▸ **TASK REQUIREMENTS**
I would like you to output every record below exactly, apart from the pictures.

▸ **SOURCE MATERIAL**
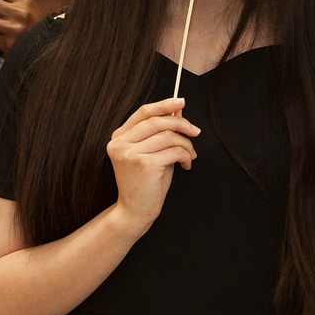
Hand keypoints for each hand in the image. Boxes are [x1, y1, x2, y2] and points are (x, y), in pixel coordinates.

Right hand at [105, 97, 198, 233]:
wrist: (135, 212)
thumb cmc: (144, 184)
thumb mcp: (152, 152)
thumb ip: (161, 132)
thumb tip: (176, 110)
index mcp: (119, 138)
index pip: (143, 112)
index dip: (164, 104)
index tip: (180, 101)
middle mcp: (120, 143)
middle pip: (157, 121)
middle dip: (181, 124)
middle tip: (195, 131)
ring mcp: (130, 153)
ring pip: (168, 136)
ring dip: (186, 144)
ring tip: (190, 155)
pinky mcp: (144, 164)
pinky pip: (173, 150)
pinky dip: (185, 155)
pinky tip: (186, 164)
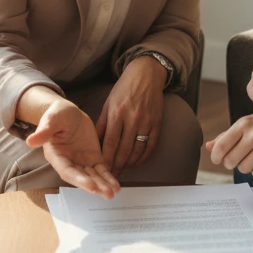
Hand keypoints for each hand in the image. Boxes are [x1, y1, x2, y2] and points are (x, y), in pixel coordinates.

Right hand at [26, 100, 119, 196]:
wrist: (68, 112)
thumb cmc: (57, 115)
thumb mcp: (51, 119)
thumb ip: (44, 131)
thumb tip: (30, 141)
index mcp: (56, 156)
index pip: (67, 171)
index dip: (79, 179)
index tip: (91, 186)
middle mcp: (69, 162)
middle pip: (82, 177)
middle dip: (95, 186)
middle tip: (107, 193)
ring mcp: (82, 161)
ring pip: (93, 176)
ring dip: (103, 185)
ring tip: (114, 192)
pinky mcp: (93, 158)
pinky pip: (101, 170)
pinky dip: (108, 177)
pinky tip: (116, 185)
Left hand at [96, 55, 166, 176]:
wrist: (146, 75)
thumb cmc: (124, 89)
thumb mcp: (108, 103)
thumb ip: (102, 124)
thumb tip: (95, 144)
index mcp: (117, 113)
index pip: (110, 142)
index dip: (106, 159)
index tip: (101, 170)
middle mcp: (132, 118)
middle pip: (124, 149)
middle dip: (116, 165)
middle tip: (111, 177)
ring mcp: (146, 122)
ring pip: (137, 150)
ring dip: (129, 164)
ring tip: (122, 171)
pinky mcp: (157, 123)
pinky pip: (150, 146)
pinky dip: (143, 157)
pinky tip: (135, 162)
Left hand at [206, 104, 252, 179]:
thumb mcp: (249, 122)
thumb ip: (228, 135)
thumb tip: (209, 147)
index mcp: (244, 123)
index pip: (221, 147)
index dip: (216, 157)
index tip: (218, 159)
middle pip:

▸ **ANSWER SECTION**
Hand keypoints for each hand in the image. Boxes are [x1, y1, x2, y2] and points are (x, y), in pixel coordinates.

Right hand at [105, 97, 198, 233]:
wrist: (135, 212)
thumb cmc: (144, 184)
thumb mcp: (152, 152)
thumb ip: (161, 132)
thumb tip: (176, 110)
index mcp: (119, 138)
index pip: (143, 112)
index dip: (164, 104)
index tip: (180, 101)
middle mcp: (120, 143)
middle pip: (157, 121)
middle dip: (181, 124)
middle tip: (195, 131)
ring mcp: (130, 153)
ring pip: (168, 136)
ring dip: (186, 144)
ring tip: (190, 155)
pinky mcp: (144, 164)
pinky pip: (173, 150)
pinky dip: (185, 155)
pinky tip: (186, 164)
Hand keypoints for each hand in the image. Boxes are [x1, y1, x2, y2] and points are (x, y), in pixel coordinates.

Right hand at [26, 100, 119, 196]:
wrist: (68, 112)
thumb cmc: (57, 115)
thumb mcp: (51, 119)
thumb ip: (44, 131)
thumb tip: (30, 141)
index mcp: (56, 156)
index pip: (67, 171)
index dip: (79, 179)
index tip: (91, 186)
middle mcp: (69, 162)
middle pip: (82, 177)
middle dip: (95, 186)
middle tip: (107, 193)
ring mcp: (82, 161)
ring pip: (93, 176)
ring dip: (103, 185)
ring tip: (114, 192)
pinky mcp: (93, 158)
pinky pip: (101, 170)
pinky dip: (108, 177)
pinky tip: (116, 185)
Left hand at [96, 55, 166, 176]:
wrist: (146, 75)
thumb cmc: (124, 89)
thumb mcp: (108, 103)
thumb ip: (102, 124)
thumb tip: (95, 144)
index mcp: (117, 113)
index pip: (110, 142)
index dip: (106, 159)
index tip: (101, 170)
middle mcp: (132, 118)
middle pip: (124, 149)
middle dip: (116, 165)
middle tip: (111, 177)
ring mcp: (146, 122)
ring pip: (137, 150)
ring dip: (129, 164)
ring tip: (122, 171)
pinky mcp: (157, 123)
pinky pip: (150, 146)
pinky dip: (143, 157)
pinky tip: (135, 162)
Left hand at [206, 104, 252, 179]:
thumb mcp: (249, 122)
thumb ip: (228, 135)
thumb tip: (209, 147)
index mcp: (244, 123)
index pip: (221, 147)
index dip: (216, 157)
index tip: (218, 159)
middle pip:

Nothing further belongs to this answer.